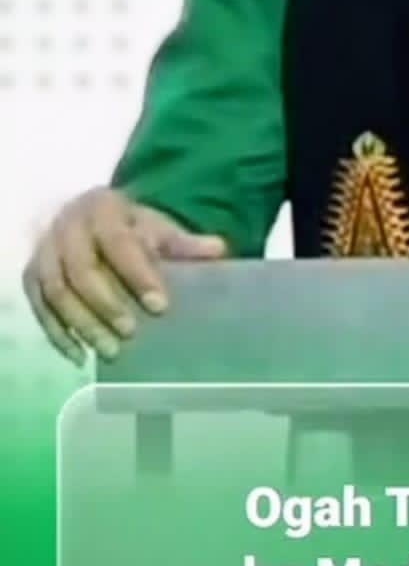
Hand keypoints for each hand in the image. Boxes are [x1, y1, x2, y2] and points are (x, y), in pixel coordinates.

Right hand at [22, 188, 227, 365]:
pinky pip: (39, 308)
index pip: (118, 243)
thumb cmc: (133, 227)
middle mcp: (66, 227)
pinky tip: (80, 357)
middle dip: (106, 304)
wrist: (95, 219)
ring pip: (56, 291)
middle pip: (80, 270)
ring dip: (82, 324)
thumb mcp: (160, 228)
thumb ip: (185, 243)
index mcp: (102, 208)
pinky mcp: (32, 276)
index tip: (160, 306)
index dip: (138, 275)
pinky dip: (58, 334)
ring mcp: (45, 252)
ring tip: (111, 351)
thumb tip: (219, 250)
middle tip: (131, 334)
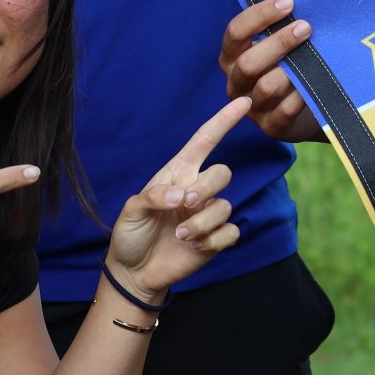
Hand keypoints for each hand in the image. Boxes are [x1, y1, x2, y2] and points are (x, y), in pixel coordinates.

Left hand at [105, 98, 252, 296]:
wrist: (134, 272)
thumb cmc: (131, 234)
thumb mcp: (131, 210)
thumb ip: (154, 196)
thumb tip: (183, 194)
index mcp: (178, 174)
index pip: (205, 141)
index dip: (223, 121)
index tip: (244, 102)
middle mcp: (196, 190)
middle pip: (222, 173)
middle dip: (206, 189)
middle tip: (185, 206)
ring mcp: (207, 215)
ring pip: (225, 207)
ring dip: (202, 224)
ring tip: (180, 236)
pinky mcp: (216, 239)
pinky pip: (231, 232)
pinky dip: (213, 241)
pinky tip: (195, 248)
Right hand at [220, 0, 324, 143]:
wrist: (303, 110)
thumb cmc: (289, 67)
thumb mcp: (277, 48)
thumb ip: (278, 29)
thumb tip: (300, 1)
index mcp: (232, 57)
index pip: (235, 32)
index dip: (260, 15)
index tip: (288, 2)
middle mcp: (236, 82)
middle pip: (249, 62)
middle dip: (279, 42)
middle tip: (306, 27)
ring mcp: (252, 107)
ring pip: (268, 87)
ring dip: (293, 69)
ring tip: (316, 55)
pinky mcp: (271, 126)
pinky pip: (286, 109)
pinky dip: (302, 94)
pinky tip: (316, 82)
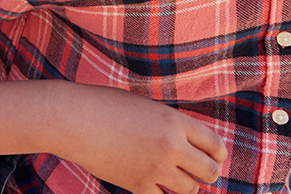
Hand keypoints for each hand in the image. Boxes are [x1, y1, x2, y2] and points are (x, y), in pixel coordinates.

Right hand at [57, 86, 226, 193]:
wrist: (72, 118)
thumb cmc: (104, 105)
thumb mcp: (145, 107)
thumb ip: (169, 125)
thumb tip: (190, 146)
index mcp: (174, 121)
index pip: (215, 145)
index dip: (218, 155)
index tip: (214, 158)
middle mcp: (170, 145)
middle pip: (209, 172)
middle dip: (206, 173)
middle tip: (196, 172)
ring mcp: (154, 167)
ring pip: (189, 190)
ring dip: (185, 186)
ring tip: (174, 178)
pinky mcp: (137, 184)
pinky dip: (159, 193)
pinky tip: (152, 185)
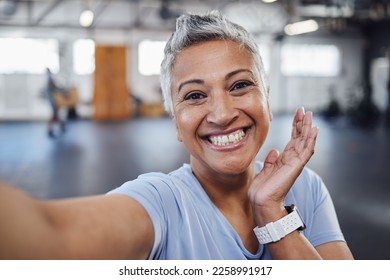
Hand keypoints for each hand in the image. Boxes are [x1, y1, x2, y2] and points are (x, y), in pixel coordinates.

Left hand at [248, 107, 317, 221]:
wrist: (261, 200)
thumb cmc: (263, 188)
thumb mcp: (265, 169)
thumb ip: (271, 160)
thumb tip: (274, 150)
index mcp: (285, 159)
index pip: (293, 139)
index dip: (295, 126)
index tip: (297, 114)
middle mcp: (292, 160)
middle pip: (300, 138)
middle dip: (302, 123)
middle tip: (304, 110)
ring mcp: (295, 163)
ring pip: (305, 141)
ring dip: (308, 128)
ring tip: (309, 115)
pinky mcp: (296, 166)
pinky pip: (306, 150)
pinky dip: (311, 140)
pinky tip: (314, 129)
◇ ◇ ◇ ◇
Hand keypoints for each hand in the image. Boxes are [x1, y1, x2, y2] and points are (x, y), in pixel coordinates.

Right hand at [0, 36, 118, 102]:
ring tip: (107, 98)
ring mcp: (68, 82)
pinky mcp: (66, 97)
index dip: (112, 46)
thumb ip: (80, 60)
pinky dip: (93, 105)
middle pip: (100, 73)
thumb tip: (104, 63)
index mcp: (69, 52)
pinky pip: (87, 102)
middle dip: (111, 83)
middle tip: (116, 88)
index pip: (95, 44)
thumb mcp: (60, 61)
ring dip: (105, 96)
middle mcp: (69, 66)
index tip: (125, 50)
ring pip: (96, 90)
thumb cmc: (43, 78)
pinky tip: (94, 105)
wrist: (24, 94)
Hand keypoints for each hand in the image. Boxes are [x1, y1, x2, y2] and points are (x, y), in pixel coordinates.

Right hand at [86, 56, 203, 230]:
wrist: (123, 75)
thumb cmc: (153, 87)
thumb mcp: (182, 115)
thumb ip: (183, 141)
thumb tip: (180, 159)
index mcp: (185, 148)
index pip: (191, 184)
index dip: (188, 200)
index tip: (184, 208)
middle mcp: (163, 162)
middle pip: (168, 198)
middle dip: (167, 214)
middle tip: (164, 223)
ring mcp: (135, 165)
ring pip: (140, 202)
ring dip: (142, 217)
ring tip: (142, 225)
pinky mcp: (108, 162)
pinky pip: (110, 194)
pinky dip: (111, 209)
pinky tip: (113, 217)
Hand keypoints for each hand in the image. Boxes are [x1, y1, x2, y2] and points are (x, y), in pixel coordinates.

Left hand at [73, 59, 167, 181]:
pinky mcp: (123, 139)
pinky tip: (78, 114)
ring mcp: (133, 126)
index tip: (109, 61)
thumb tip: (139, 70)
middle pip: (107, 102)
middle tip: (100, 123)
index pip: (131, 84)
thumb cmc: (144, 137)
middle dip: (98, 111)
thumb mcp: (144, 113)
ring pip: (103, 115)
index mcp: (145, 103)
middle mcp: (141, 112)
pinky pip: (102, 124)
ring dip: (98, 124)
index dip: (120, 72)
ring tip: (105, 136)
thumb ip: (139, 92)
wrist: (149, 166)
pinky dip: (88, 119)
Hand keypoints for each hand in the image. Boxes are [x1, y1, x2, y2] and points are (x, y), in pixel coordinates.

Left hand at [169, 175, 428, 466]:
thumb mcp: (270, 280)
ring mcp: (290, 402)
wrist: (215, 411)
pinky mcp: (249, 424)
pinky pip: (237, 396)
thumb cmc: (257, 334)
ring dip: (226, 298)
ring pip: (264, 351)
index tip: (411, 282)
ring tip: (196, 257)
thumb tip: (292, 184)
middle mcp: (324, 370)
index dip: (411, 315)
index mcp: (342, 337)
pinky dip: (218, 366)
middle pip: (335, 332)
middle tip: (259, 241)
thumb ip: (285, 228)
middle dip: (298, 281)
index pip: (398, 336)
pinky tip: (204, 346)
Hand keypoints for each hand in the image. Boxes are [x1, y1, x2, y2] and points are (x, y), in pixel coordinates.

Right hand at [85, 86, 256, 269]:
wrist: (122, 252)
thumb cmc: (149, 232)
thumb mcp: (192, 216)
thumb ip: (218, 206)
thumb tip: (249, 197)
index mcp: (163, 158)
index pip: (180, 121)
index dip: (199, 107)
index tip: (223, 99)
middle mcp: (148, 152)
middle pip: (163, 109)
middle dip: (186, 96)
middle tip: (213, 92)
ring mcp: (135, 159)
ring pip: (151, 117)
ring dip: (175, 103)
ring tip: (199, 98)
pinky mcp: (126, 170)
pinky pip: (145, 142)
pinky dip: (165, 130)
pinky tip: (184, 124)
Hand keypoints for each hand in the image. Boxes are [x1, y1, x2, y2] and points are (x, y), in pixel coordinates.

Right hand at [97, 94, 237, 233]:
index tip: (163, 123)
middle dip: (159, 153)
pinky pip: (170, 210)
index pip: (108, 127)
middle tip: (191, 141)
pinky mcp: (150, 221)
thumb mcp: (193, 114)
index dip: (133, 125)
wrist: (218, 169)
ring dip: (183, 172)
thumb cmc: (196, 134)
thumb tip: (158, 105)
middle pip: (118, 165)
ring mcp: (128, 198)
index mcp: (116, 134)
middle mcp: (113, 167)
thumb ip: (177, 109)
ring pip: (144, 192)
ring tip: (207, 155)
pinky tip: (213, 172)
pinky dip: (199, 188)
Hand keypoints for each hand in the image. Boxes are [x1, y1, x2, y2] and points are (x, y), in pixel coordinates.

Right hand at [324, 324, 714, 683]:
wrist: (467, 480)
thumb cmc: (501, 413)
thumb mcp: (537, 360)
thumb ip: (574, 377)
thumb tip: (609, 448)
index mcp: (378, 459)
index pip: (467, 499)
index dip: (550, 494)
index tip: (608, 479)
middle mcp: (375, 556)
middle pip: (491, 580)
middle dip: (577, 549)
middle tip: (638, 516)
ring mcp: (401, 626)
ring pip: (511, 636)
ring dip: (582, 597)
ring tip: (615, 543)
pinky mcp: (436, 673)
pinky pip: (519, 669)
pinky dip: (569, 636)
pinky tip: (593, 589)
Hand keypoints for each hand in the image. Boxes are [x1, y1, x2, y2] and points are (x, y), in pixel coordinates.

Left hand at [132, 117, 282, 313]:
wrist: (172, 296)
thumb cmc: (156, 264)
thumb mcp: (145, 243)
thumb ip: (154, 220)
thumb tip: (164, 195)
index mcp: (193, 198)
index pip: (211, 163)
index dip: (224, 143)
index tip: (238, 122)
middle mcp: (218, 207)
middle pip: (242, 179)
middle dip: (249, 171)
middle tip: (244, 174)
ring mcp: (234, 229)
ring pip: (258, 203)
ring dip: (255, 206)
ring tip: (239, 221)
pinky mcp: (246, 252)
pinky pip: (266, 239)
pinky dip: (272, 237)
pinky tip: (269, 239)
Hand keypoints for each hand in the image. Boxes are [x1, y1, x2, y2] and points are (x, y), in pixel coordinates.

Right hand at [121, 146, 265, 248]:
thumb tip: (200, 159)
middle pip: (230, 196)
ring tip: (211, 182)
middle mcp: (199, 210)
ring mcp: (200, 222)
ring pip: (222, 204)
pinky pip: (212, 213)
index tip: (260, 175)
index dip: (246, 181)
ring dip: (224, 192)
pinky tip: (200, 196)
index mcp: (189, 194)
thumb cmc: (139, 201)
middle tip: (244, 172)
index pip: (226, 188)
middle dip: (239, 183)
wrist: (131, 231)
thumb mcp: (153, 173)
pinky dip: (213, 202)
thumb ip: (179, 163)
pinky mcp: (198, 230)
◇ ◇ ◇ ◇
Required work:
Using the listing above, copy exactly the line that contains "ring dip: (255, 206)", the line that contains "middle tip: (244, 172)", and each line that falls between them.

Expected answer:
ring dip: (255, 206)
ring tip: (239, 221)
pinky mcp: (246, 252)
pinky pip: (266, 239)
pinky dip: (272, 237)
pinky tip: (269, 239)
Hand keypoints for each hand in the image. Boxes are [x1, y1, x2, y2] and points are (x, y), in pixel coordinates.

Right hand at [121, 146, 265, 248]:
thumb tip: (200, 159)
middle pip: (230, 196)
ring tip: (211, 182)
middle mcp: (199, 210)
ring mcp: (200, 222)
ring pip: (222, 204)
pinky pip: (212, 213)
index tip: (260, 175)
index dip: (246, 181)
ring dip: (224, 192)
pinky tip: (200, 196)
index mcp: (189, 194)
thumb cmc: (139, 201)
middle tip: (244, 172)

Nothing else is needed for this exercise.